▶ Fragmento del documento:
El diseño contemporáneo del hotel dialoga constantemente con el entorno. Madera, piedra y grandes ventanales permiten que el exterior forme parte de cada espacio. Existe una atmósfera vibrante y relajada al mismo tiempo; una energía que refleja perfectamente el espíritu de Valle de Bravo, donde la vida gira alrededor del lago y de las actividades al aire libre.
Las tardes transcurrían observando veleros deslizarse sobre el agua, disfrutando del movimiento constante que caracteriza esta parte del destino. CINCO Rodavento ofrece una visión más urbana y dinámica de Valle, sin perder nunca la conexión con la naturaleza que define a la región.
Después llegó el momento de adentrarme en el bosque. A pocos minutos de distancia, Hotel Rodavento propone una experiencia completamente distinta. Aquí el paisaje cambia de protagonista: los árboles sustituyen al lago y el silencio adquiere una presencia casi tangible.

El camino entre senderos y vegetación conduce a un conjunto de suites independientes elevadas entre los árboles. Desde el primer momento sentí que el hotel estaba concebido para integrarse con el bosque más que para imponerse sobre él. Cada alojamiento ofrece privacidad absoluta y una relación constante con la naturaleza circundante.

▶ Filas extraídas:

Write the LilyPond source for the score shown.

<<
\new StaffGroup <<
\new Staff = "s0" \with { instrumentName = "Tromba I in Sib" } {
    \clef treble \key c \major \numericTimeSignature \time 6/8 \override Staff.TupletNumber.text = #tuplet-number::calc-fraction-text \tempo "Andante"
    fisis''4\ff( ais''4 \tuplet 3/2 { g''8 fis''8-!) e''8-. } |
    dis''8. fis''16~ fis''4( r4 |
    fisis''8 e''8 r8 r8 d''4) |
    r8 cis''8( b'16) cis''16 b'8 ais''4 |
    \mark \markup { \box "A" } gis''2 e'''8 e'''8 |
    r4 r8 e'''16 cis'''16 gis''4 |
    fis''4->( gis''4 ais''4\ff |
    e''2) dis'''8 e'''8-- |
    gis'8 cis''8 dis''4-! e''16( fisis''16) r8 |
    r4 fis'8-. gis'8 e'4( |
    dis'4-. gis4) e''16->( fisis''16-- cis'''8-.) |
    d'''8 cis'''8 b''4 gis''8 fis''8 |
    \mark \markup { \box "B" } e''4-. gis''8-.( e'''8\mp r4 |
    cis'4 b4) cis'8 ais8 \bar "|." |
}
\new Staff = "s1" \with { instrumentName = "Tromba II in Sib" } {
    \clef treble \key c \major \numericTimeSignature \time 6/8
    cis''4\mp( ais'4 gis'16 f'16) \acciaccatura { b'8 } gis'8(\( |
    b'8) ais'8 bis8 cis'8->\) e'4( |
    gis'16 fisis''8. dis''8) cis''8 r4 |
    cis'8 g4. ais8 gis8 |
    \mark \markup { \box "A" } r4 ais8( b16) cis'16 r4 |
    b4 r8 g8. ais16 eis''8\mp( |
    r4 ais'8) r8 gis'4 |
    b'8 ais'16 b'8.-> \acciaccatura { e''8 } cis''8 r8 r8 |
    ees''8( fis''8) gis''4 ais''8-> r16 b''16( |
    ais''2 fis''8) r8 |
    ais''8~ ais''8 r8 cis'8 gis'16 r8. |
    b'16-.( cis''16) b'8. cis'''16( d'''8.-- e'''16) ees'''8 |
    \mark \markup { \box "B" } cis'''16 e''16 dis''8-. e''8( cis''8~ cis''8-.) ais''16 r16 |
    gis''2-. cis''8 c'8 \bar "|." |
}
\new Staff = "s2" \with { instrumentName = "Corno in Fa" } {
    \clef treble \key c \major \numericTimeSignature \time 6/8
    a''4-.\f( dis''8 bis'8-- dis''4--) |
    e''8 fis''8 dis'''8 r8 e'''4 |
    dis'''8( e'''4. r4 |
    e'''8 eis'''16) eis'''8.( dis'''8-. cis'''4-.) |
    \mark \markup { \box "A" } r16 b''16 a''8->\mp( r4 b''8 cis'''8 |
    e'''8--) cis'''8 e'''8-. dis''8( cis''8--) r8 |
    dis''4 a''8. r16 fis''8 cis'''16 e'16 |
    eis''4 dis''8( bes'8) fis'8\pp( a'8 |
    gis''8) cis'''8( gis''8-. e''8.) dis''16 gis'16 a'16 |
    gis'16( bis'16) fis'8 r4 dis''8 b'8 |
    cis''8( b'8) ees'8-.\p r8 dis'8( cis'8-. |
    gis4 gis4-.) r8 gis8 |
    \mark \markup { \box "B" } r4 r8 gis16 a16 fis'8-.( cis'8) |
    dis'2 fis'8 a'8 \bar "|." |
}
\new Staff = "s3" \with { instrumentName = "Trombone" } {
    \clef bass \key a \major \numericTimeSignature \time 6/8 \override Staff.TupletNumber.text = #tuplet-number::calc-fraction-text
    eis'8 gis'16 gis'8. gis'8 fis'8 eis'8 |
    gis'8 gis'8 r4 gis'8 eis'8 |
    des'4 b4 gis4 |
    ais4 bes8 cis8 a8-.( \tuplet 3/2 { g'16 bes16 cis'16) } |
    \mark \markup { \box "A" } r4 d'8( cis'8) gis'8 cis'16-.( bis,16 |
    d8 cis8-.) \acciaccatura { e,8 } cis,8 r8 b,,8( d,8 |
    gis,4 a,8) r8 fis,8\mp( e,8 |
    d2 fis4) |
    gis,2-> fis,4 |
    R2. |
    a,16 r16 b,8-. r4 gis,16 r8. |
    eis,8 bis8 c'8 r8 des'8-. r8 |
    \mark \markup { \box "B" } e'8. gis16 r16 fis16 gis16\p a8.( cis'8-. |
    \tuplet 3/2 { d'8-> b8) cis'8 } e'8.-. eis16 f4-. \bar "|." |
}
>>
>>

▶ Tareas requeridas:
(1) Según el fragmento, ¿qué elementos del diseño del hotel permiten que el exterior forme parte de cada espacio? Enuméralos todos.
(2) En el fragmento, ¿adónde conduce el camino entre senderos y vegetación de Hotel Rodavento?

▶ Respuestas por punto:
(1) Madera, piedra y grandes ventanales.

(2) A un conjunto de suites independientes elevadas entre los árboles.